I didn’t do all that, but I made a little bit of an effort. “I’m not wearing a ponytail,” I announced when I rejoined them in the garage. Only Boyd was there.

“Where’s Willow?” I asked him.

“In the bathroom. She looked in some of the boxes and got upset but she didn’t want you to know, so she’s trying to clean up her face.”

“Why doesn’t she want me to know?” I started to go back inside to find her, but he told me to stop.

“She thinks that you worry all the time,” he said. “She worries about you, too, like about that crap with your mom.”

“My mom? What does she have to do with anything?”

“I’m saying that your sister wants to protect you, like you do for her,” he told me. “And she wants you to believe that she’s all right and she can handle herself.”

“I do believe that. Almost always,” I amended. “She was gravely injured, though.”

“More than five years ago.”

“It doesn’t feel like that much time has passed. Sometimes it feels like it just happened this morning. I can picture every detail so vividly.” When I got the call about the accident, I had been cutting an apple and I sliced my finger with the knife. I could still see the blood, my blood, as it dripped on the counter. I had gotten worried that I wouldn’t be able to play my horn.

“I remember hearing about it. One of the girls who had been there posted shit about what had happened but she said that Willow was dead.” He blew out a breath. “I thought it was my fault. For years, that was what I thought. I had to go into therapy so that I could get out of bed.”

“You did? You cared?”

“I always cared about her,” Boyd said. “Always, but I was a stupid kid. She was, too.”

“She just wanted somebody to love her,” I said. “She had lost her mother and then she had to live with my mom being so awful, and our dad was weak and drunk. I did my best to help.”

“She knows that,” he said. “You helped her too much.”

“What does that mean?” I asked angrily. Was I supposed to have left her hungry? Who would have brought her to the bathroom? Who would have gotten her dressed? “She needed me!”

“She kind of stopped growing up, you know? Like how she never got her license, never got a job or went to school. She thinks about stuff like a high school kid sometimes, about how relationships should be, about playing games with me. But she’s working on that,” he said. “She thinks that this Ford guy is playing games with you.”

“I don’t agree. But I realize that I don’t know enough to know,” I admitted.

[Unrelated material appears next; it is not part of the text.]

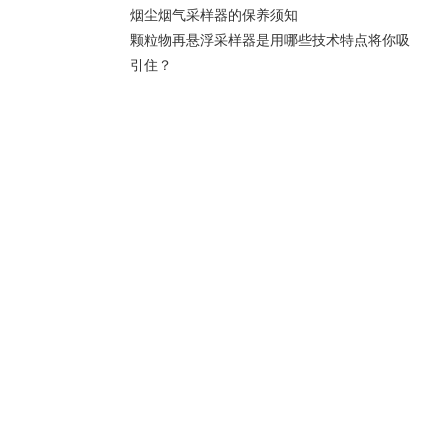
烟尘烟气采样器的保养须知
颗粒物再悬浮采样器是用哪些技术特点将你吸
引住？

“Neither does Willow. She’s just worried because she loves you so much,” Boyd told me. “I know you love her, too, and that’s why you hate my ass.”

“I don’t hate your ass,” I said. “I want us to get along.”

“Good,” he told me, and my sister came out of the house. We both watched her descend the steps to the concrete floor and I saw that she’d done a very good job of disguising the fact that she’d been crying.

“We should go,” she told her boyfriend. “Can you carry the boxes?”

He nodded at her and at me, then started for the car, taking two of the bins with him. My sister sighed. “I made him drive me over here because I thought you’d been in some kind of accident, and the only thing going on is Everett Ford sticking his tongue down your throat. Be careful, Zo.” She turned to follow her boyfriend.

“Why don’t you come over for dinner tonight?” I asked her. “I mean, both of you should come.”

Willow stopped and turned back. “We could do that,” she answered.

“Good. I’ll make something you’ll really like,” I said, and she smiled.

“You always do. You’re always want the best for me.”